La partition conçue par Marius Constant surprend d’abord, au générique : que vient faire cette polka guillerette en ouverture ? Mais on comprend au deuxième acte qu’il s’agit de la musique interprétée par « notre fameux orchestre juif […] : quatre violons, une flûte et une contrebasse » dans les mots de Gaïev, formation qui se fait également entendre durant le bal du troisième acte, la flûte seule accompagnant les derniers instants du spectacle, quand le vieux serviteur Firs s’endort dans la maison vide. La collaboration de Peter Brook avec le compositeur allait s’approfondir dès novembre 1981, avec La Tragédie de Carmen d’après Mérimée et Bizet.
Ce que l’oreille capte aussi, c’est la présence de deux anglophones au sein de la distribution. Loin du côté « Société des Nations » qu’allaient ensuite prendre les spectacles de Peter Brook, avec l’emploi de comédiens africains ou asiatiques, la légère pointe d’accent que l’on détecte reste ici très discrète. Anglaise de mère russe, épouse du metteur en scène – ils s’étaient mariés à la cathédrale orthodoxe de Londres et avaient donné à leur premier enfant le prénom très tchékhovien d’Irina –, Natasha Parry (1930–2015) évoque ces actrices anglaises qui font aujourd’hui carrière en France et qui maîtrisent parfaitement notre langue, comme Charlotte Rampling ou Kristin Scott-Thomas.

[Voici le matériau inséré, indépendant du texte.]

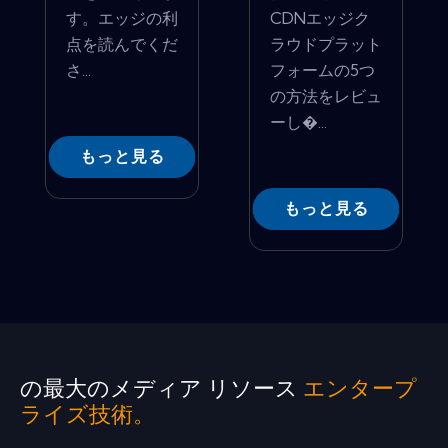
す。エッジの利
CDNエッジク
点を読んでくだ
ラウドプラット
さ...
フォームの5つ
の方法をレビュ
ーし�...
もっと見る
もっと見る
の最大のメディア リソース
エンタープ
ライズ技術。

Sa Lioubov traduit à merveille une certaine mollesse distinguée, l’inconscience souvent écervelée de cette mère qui cherche à oublier dans les plaisirs parisiens le drame dont la Cerisaie fut le théâtre (la noyade de son fils) et qui affleure à plusieurs reprises. Egalement britannique, Joseph Blatchley possède l’exaltation de Trofimov, éternel étudiant dont la barbe n’arrive pas à pousser.
Dans un rôle presque secondaire, Michel Piccoli renoue presque avec le registre léger des Demoiselles de Rochefort, du moins dans les deux premiers actes où il badine, plaisante avec sa sœur. Comme Lioubov, Gaïev estime que travailler serait déchoir et que gagner de l’argent serait vulgaire. Tout change avec la vente de la cerisaie : au troisième acte, on ne voit qu’un instant sa silhouette d’homme défait, dont la vie semble n’avoir plus de sens.

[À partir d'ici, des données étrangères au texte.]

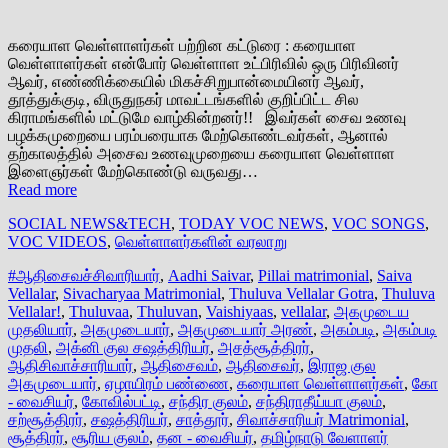
கரையாள வெள்ளாளர்கள் பற்றின கட்டுரை : கரையாள
வெள்ளாளர்கள் என்போர் வெள்ளாள உட்பிரிவில் ஒரு பிரிவினர்
ஆவர், எண்ணிக்கையில் மிகச்சிறுபான்மையினர் ஆவர்,
தூத்துக்குடி, விருதுநகர் மாவட்டங்களில் குறிப்பிட்ட சில
கிராமங்களில் மட்டுமே வாழ்கின்றனர்!! இவர்கள் சைவ உணவு
பழக்கமுறையை பரம்பரையாக மேற்கொண்டவர்கள், ஆனால்
தற்காலத்தில் அசைவ உணவுமுறையை கரையாள வெள்ளாள
இளைஞர்கள் மேற்கொண்டு வருவது…
Read more
SOCIAL NEWS&TECH
,
TODAY VOC NEWS
,
VOC SONGS
,
VOC VIDEOS
,
வெள்ளாளர்களின் வரலாறு
#ஆதிசைவச்சிவாரியார்
,
Aadhi Saivar
,
Pillai matrimonial
,
Saiva
Vellalar
,
Sivacharyaa Matrimonial
,
Thuluva Vellalar Gotra
,
Thuluva
Vellalar!
,
Thuluvaa
,
Thuluvan
,
Vaishiyaas
,
vellalar
,
அகமுடைய
முதலியார்
,
அகமுடையார்
,
அகமுடையார் அரண்
,
அகம்படி
,
அகம்படி
முதலி
,
அக்னி குல சஷத்திரியர்
,
அசத்சூத்திரர்
,
ஆதிசிவாச்சாரியார்
,
ஆதிசைவம்
,
ஆதிசைவர்
,
இராஜ குல
அகமுடையார்
,
ஏழாயிரம் பண்ணை
,
கரையாள வெள்ளாளர்கள்
,
கோ
- வைசியர்
,
கோவில்பட்டி
,
சந்திர குலம்
,
சந்திராதீய்யா குலம்
,
சற்சூத்திரர்
,
சஷத்திரியர்
,
சாத்தூர்
,
சிவாச்சாரியர் Matrimonial
,
சூத்திரர்
,
சூரிய குலம்
,
தன - வைசியர்
,
தமிழ்நாடு வேளாளர்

Beaucoup plus jeune, mais décédé le 14 juin 2019, Maurice Bénichou, également assistant à la mise en scène, est parfaitement détestable en macho séducteur et mufle parfait. Autre défunt (il est mort en avril dernier), Claude Evrard offre avec Epikhodov un de ces drôles d’oiseaux dont il était coutumier. Sa prestation en Siméonov-Pichtchik rappelle que Jacques Debary n’était pas que le commissaire Cabrol des Cinq Dernières Minutes, puisqu’il fit aussi, dans les années 1980, un passage par la Comédie-Française, où il incarna notamment… le chef de la police dans Le Balcon !

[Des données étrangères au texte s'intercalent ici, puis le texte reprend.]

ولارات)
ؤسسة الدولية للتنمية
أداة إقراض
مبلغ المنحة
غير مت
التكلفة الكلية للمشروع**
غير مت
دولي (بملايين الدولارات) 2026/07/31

De ceux qui sont encore heureusement parmi nous, on signalera Catherine Frot, qui donnait déjà à la servante Douniacha les accents délicieusement cruches qui iraient si bien à Yolande dans Un air de famille ; Anne Consigny, qui avait alors 18 ans, soit exactement l’âge du rôle, et que sa fraîcheur fait paraître plus juvénile encore ; et surtout Niels Arestrup, sorte de réponse française à Klaus Kinski, alors à l’aube de sa carrière, qui joue surtout dans le registre de la douceur, sauf au troisième acte où il éructe sa colère en annonçant que la cerisaie sera bel et bien divisée en lotissements et accueillera très vite des estivants ; on reconnaît alors celui à qui l’affaire de la gifle donnée à Isabelle Adjani dans Mademoiselle Julie allait dès l’année suivante valoir une réputation d’homme dangereux.